Children at Risk Research Development Network: a thriving Three Schools collaboration
The Children at Risk Research Development Network (RDN) is a collaboration focused on preventing children’s social care involvement, and offers a great example of how Three Schools links can foster exciting programmes of research activity. It is led through a partnership between the University of Sheffield (as an NIHR School for Social Care Research member) and the University of Liverpool’s Health Inequalities Policy Research Group (as an NIHR School for Public Health Research member within LiLaC). The RDN was initially funded by an NIHR Three Schools Prevention Programme RDN grant which supported a series of workshops that brought together academics, policy and practice partners, people with lived experience of the child protection system, and local and national charities. These workshops helped set a shared research agenda that directly underpinned two successful NIHR Three Schools research bids:
- Evaluation of the Family Safeguarding Model integrated with anti-poverty initiatives (Three Schools Practice Evaluation Scheme): This project examines how embedding anti-poverty support within the Family Safeguarding Model—implemented in Liverpool—can reduce child protection interventions and improve mental health outcomes for families in need. It seeks to demonstrate how a combined approach may offer a more holistic and effective preventive strategy than standard social care models alone.
- Informing policy and practice to prevent care entry through a better understanding of ‘neglect’ and its impacts (Three Schools Research Project grant): This study aims to deepen our understanding of the nature, causes, and consequences of neglect, with the goal of identifying actionable insights that can inform more effective early interventions and policy frameworks.
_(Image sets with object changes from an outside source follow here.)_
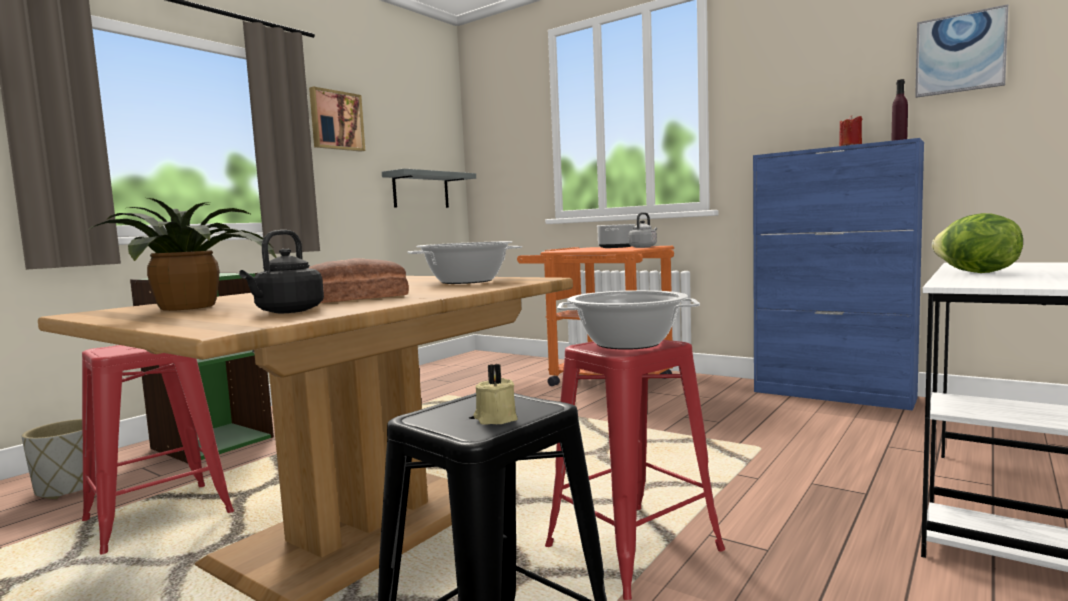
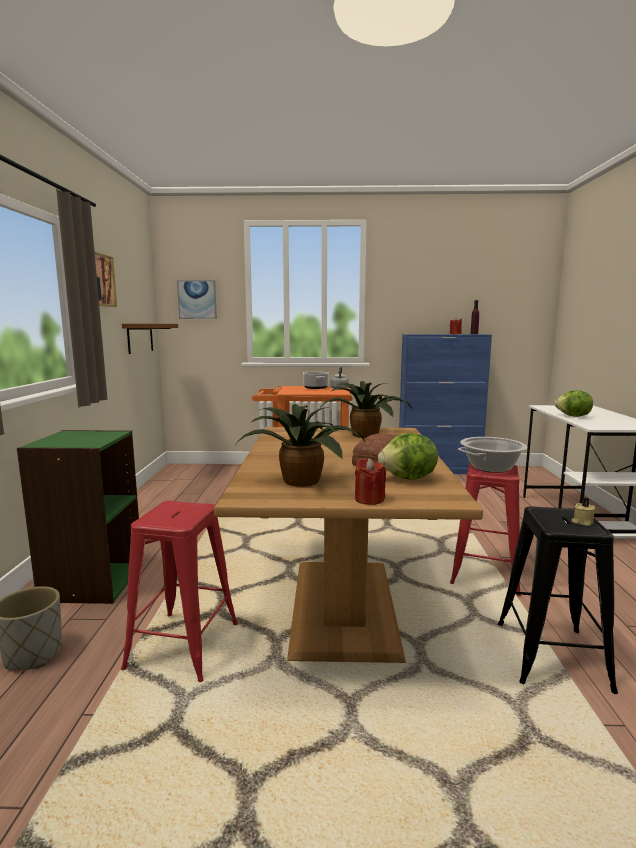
camera: 35 degrees left, 5 degrees up
black kettle [239,230,324,313] -> lettuce [378,433,438,480]
grey shelf [382,169,476,208] -> brown shelf [122,324,178,354]
cooking pot [407,241,522,284] -> potted plant [319,381,413,438]
picture [915,4,1008,98] -> picture moved to [177,280,217,319]
none -> red candle [355,458,386,505]

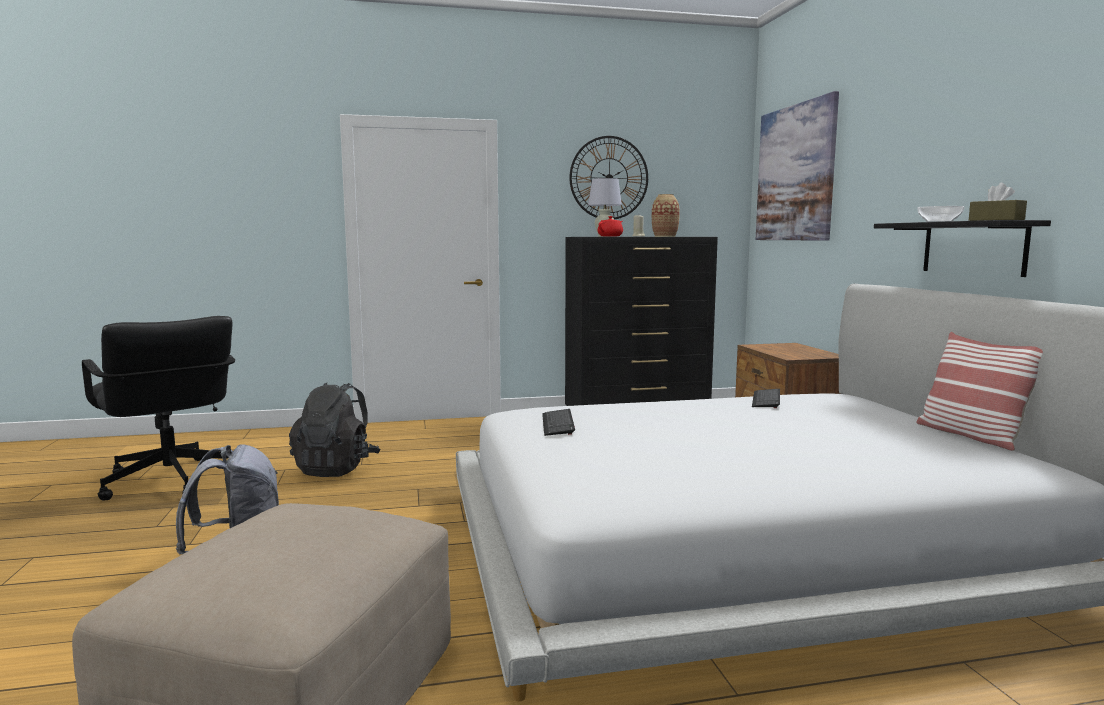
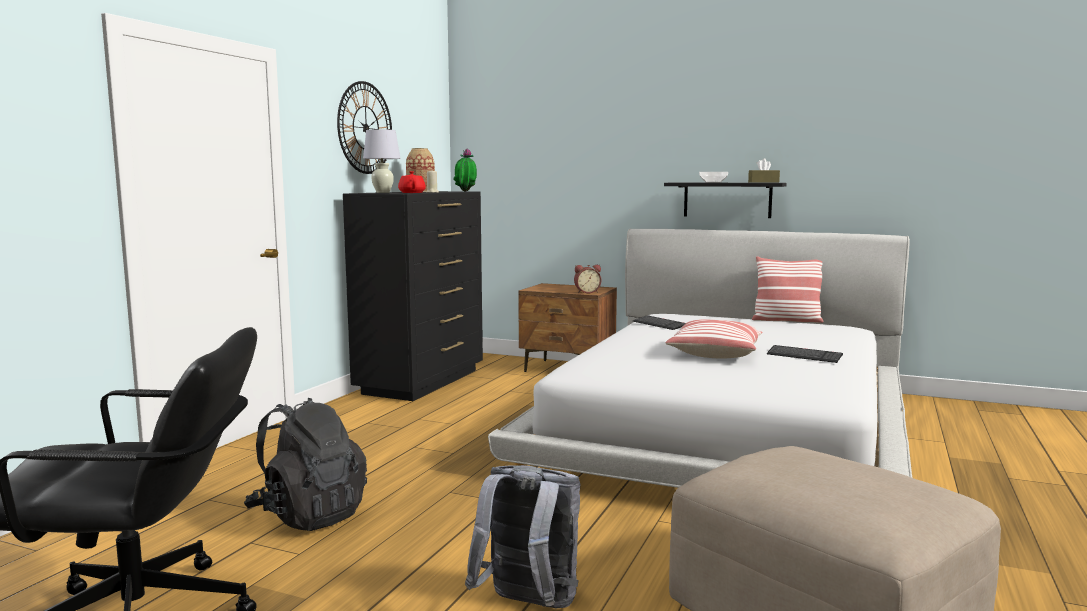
camera: 55 degrees left, 0 degrees up
keyboard [542,409,575,436] -> keyboard moved to [767,345,843,363]
picture [756,91,839,241] -> none
none -> potted plant [453,148,477,192]
none -> alarm clock [574,265,601,293]
none -> pillow [666,319,763,358]

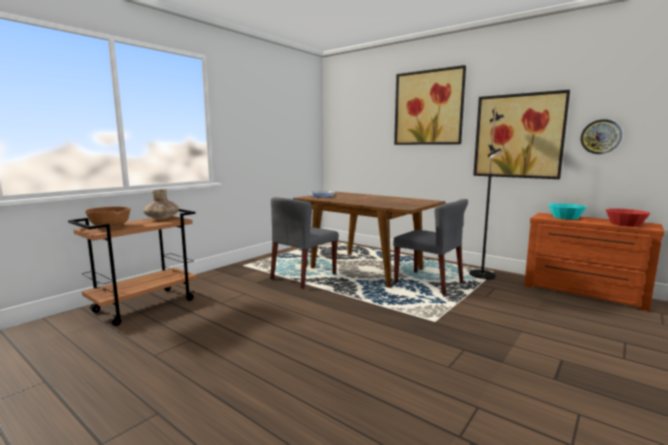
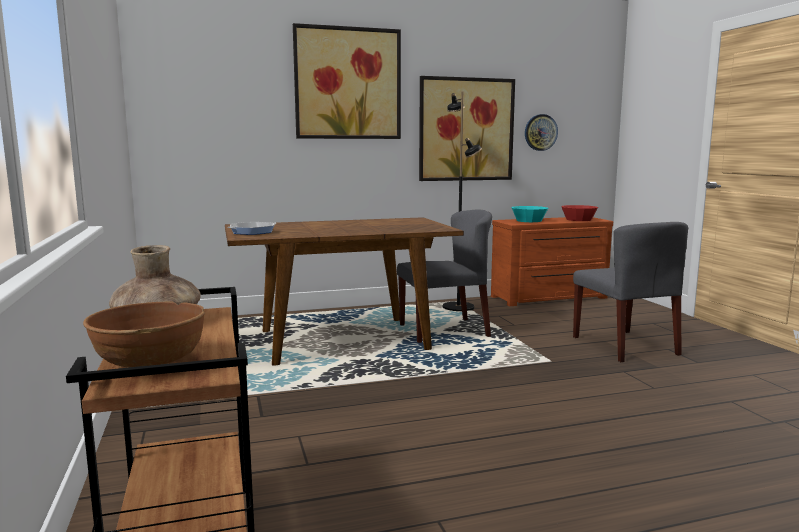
camera: 55 degrees left, 0 degrees up
grey chair [270,197,339,289] -> grey chair moved to [573,222,688,362]

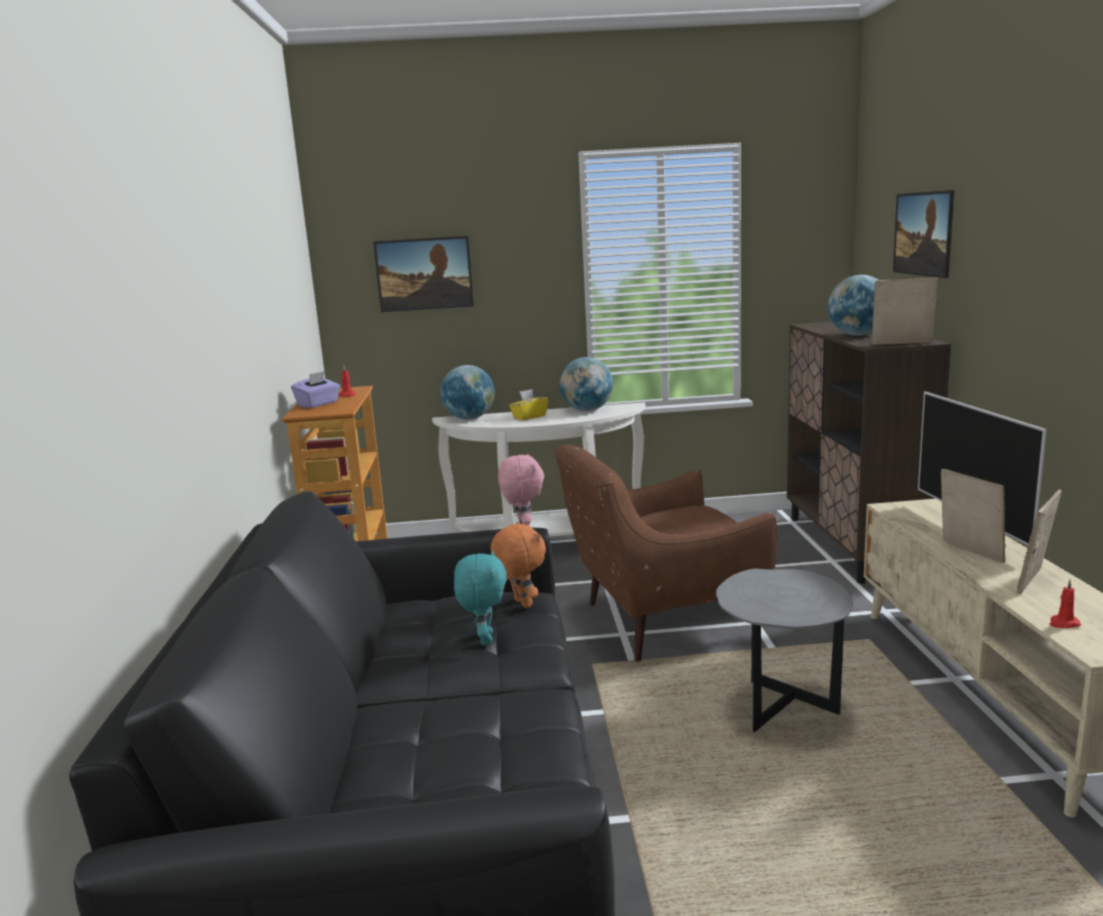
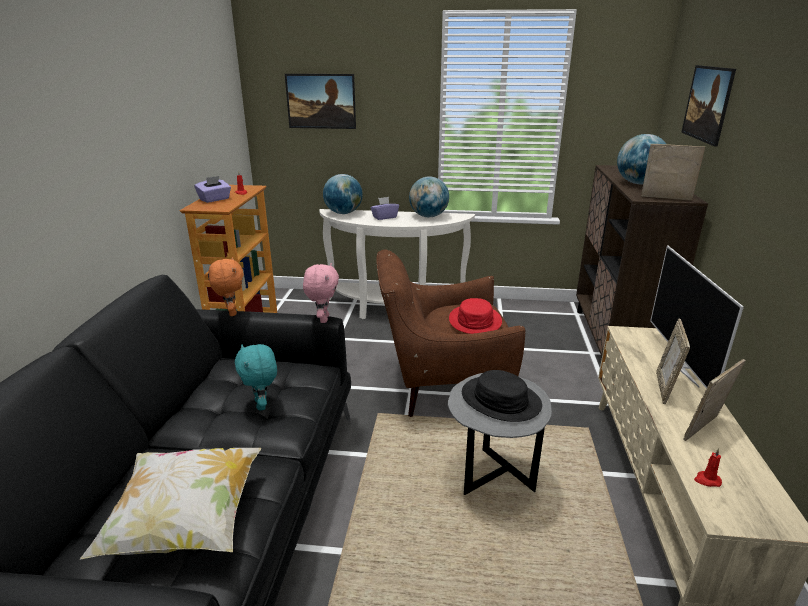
camera: 10 degrees right, 10 degrees up
turquoise plush toy [454,551,507,646] -> turquoise plush toy turned 150 degrees clockwise [235,344,277,410]
orange plush toy [491,522,546,608] -> orange plush toy moved to [209,257,244,316]
yellow tissue box [509,389,548,420] -> purple tissue box [370,197,399,220]
picture frame [941,469,1005,563] -> picture frame turned 150 degrees counterclockwise [656,319,690,404]
none -> pillow [80,448,261,560]
none -> red hat [449,298,502,334]
none -> black hat [462,370,542,422]

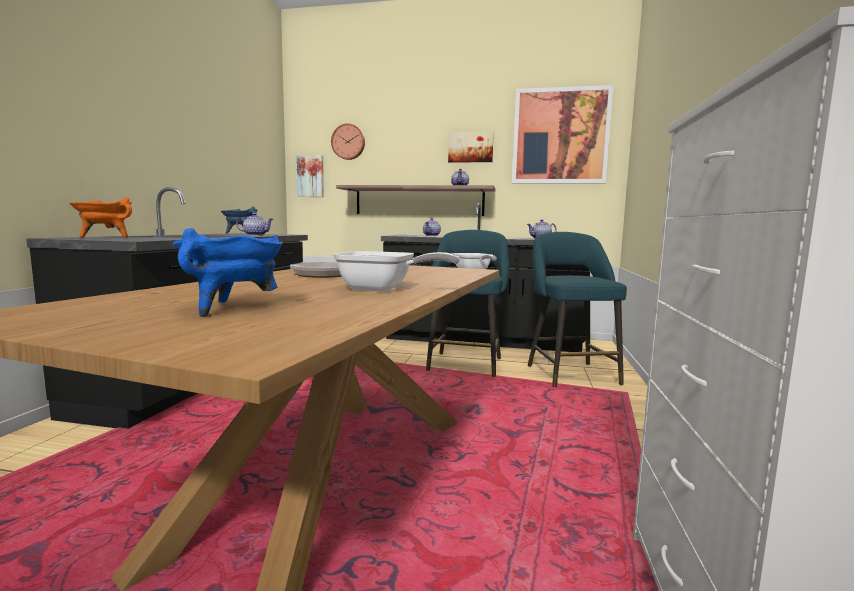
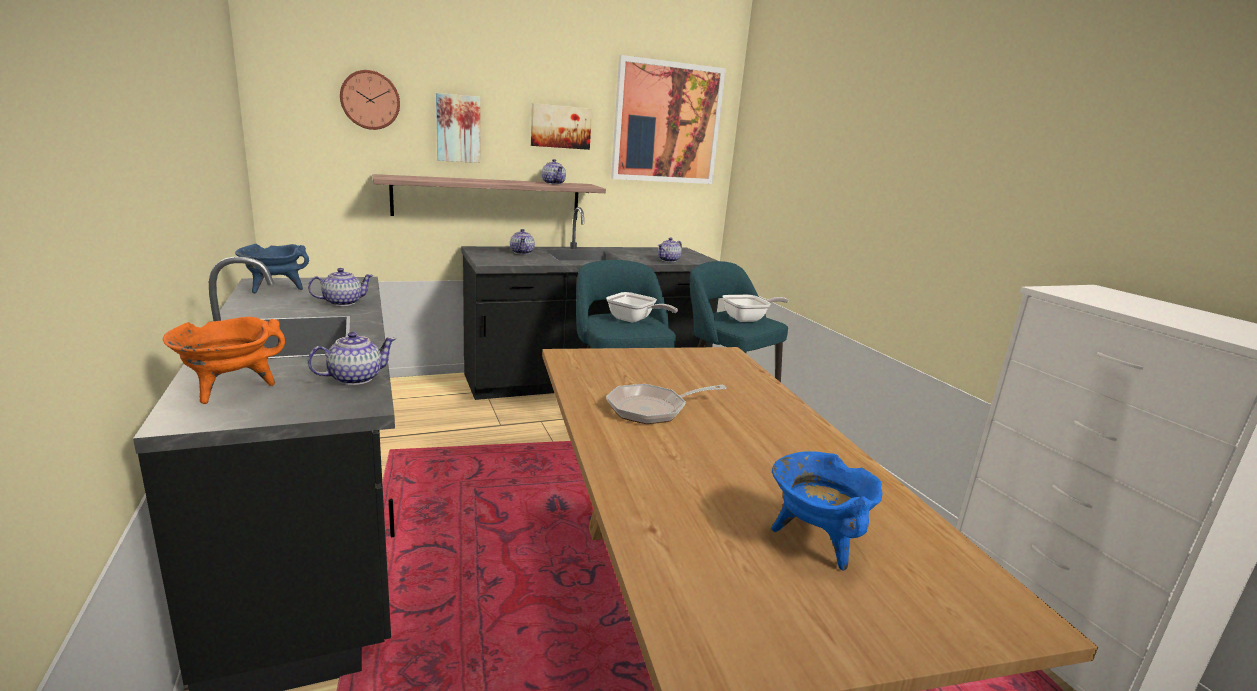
camera: 35 degrees left, 10 degrees up
picture [296,155,324,197] -> picture moved to [436,93,480,163]
frying pan [333,251,460,291] -> frying pan moved to [722,295,789,322]
none -> teapot [308,332,396,385]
By clarifying how neglect manifests and impacts families, the project will support the development of prevention-oriented strategies and evidence-based policy recommendations to reduce care entry.
Together, these projects reflect the RDN’s commitment not only to advancing knowledge but also to ensuring tangible impact for children, families and services, while laying the foundations for a continuing programme of collaborative, high-quality research to shape future policy and practice.